**Document extract**.
[lbo-talk] OK, Nathan

andie nachgeborenen andie_nachgeborenen at yahoo.com
Wed Feb 1 13:32:09 PST 2006


Thanks, I don't know much about the history of unionism in Vegas -- a lot more about the history of the mob.

--- Nathan Newman <nathanne at nathannewman.org> wrote:


> ----- Original Message -----
> From: "andie nachgeborenen"
> <andie_nachgeborenen at yahoo.com>
> -I don't know the story behind the suprising
> strength
> -of the unions in Vegas, but I'd like to see
> evidence
> -that the mob's looting of the Central States
> Pension
> -fund to build the casinos via Hoffa, Dorfman, and
> -others contributed to that. As I understand it the
> -timing is off: the mob build Vegas with stolen
> union
> -pension money in the late 50s and 60s, then (if
> -Pilaggi is right) got booted from Vegas in the 80s
> and
> -replaced ws key players in gaming by giant
> =corporations - MGM, Disney, and the like. It was in
> -this period, it's my understanding, that
> unionization
> -in Vegas took off. That was also the period in
> which
> -the Central States Pension Fund was freed from mob
> -control.

**Written task a**.
In the rows, copy everything from the line with "scientific name: Cryphia fraudatricula" to the line with "genus: Cephalanthus", including both of those lines.
The mailing-list post above has no connection to the rows.

**Recorded data**.
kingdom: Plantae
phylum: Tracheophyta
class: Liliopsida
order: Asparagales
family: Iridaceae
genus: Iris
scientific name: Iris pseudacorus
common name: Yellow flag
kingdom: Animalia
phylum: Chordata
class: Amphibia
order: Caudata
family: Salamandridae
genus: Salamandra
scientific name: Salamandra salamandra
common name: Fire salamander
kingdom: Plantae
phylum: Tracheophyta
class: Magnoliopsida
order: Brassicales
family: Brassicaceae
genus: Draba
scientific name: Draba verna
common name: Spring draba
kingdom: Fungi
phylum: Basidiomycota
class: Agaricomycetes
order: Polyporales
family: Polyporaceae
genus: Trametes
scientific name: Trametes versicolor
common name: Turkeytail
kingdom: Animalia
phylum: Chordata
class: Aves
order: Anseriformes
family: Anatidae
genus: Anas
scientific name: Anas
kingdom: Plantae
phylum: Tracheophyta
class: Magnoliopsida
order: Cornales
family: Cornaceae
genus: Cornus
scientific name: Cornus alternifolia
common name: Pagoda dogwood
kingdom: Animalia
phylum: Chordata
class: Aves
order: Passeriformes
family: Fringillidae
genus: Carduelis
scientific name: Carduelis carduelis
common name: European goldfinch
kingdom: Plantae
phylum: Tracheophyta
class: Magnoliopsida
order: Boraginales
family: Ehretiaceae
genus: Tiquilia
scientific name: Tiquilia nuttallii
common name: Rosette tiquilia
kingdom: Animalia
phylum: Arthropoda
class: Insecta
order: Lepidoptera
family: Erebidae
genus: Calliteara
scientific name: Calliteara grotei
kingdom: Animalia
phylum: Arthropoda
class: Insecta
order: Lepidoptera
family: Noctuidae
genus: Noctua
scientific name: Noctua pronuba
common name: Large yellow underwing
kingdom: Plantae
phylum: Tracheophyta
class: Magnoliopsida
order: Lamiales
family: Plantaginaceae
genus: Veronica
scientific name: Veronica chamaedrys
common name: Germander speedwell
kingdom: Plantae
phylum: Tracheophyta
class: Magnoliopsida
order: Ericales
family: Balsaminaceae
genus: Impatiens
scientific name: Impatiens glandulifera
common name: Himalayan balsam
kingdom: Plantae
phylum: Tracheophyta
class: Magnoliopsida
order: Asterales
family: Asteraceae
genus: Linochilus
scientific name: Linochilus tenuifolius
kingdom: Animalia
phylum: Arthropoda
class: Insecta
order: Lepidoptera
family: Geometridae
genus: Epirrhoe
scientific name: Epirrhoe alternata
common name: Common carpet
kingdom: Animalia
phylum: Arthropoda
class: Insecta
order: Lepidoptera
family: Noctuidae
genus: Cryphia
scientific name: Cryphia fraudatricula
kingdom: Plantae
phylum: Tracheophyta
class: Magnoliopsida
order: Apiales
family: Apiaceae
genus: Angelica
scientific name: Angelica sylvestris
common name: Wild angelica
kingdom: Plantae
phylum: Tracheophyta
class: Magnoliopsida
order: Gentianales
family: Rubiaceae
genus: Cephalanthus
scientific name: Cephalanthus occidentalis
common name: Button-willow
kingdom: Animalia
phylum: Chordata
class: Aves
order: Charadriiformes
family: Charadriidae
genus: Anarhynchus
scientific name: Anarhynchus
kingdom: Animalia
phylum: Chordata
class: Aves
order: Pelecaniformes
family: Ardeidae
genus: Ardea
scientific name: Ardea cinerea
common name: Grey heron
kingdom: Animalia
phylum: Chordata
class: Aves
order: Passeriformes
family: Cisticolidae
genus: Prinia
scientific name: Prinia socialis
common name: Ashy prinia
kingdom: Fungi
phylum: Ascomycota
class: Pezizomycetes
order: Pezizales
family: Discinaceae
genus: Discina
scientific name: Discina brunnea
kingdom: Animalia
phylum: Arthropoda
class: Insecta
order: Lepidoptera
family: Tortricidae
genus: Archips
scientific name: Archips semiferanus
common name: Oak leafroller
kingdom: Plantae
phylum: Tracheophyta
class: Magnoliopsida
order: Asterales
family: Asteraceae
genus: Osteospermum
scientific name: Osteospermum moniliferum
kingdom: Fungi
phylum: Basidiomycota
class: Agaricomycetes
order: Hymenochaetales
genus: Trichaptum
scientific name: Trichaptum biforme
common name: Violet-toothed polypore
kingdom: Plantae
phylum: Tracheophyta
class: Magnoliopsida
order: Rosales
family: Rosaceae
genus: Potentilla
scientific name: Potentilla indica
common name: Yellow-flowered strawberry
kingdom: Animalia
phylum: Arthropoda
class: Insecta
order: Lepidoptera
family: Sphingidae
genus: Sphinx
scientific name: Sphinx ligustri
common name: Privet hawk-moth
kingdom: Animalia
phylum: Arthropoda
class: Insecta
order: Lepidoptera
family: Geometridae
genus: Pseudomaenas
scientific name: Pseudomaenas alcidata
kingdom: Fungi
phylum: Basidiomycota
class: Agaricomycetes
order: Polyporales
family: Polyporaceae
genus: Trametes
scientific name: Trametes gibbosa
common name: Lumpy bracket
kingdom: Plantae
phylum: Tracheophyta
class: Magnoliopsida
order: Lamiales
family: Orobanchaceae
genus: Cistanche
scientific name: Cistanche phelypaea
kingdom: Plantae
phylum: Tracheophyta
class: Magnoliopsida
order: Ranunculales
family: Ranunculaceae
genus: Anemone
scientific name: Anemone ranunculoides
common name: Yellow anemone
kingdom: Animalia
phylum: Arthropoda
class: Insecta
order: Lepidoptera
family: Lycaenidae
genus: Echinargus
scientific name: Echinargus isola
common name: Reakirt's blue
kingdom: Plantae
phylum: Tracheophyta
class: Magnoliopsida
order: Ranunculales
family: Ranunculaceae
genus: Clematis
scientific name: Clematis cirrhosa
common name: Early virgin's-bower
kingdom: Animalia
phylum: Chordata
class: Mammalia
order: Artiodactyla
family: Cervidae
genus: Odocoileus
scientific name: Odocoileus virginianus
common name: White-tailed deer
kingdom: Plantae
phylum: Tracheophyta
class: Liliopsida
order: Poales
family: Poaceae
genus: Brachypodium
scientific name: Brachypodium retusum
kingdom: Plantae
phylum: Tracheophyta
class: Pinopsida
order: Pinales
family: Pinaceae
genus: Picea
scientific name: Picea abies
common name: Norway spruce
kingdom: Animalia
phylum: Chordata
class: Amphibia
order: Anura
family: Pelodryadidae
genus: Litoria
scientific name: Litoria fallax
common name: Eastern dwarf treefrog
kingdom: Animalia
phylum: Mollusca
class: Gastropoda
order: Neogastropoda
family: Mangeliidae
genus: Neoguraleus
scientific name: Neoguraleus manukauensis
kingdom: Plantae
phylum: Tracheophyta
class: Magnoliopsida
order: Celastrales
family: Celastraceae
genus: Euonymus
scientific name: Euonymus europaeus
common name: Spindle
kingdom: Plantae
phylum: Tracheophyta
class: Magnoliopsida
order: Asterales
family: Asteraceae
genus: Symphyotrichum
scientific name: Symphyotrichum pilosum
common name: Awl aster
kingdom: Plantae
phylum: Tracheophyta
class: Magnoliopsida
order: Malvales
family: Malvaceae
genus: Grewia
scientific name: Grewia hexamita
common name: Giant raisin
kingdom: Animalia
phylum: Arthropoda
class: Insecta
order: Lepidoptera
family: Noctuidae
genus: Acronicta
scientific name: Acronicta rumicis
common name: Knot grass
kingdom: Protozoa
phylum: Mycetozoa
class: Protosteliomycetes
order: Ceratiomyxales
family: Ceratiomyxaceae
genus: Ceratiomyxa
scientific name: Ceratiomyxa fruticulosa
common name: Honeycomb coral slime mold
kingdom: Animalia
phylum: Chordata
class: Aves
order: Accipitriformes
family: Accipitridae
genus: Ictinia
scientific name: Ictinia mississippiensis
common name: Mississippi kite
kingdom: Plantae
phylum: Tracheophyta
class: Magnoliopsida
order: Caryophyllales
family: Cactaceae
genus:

**Written task b**.
Rewrite the mailing-list post from "andie nachgeborenen andie_nachgeborenen" to "of the mob.", putting "Reno" in place of "Vegas".

**Written answer a**.
scientific name: Cryphia fraudatricula
kingdom: Plantae
phylum: Tracheophyta
class: Magnoliopsida
order: Apiales
family: Apiaceae
genus: Angelica
scientific name: Angelica sylvestris
common name: Wild angelica
kingdom: Plantae
phylum: Tracheophyta
class: Magnoliopsida
order: Gentianales
family: Rubiaceae
genus: Cephalanthus

**Written answer b**.
andie nachgeborenen andie_nachgeborenen at yahoo.com
Wed Feb 1 13:32:09 PST 2006


Thanks, I don't know much about the history of unionism in Reno -- a lot more about the history of the mob.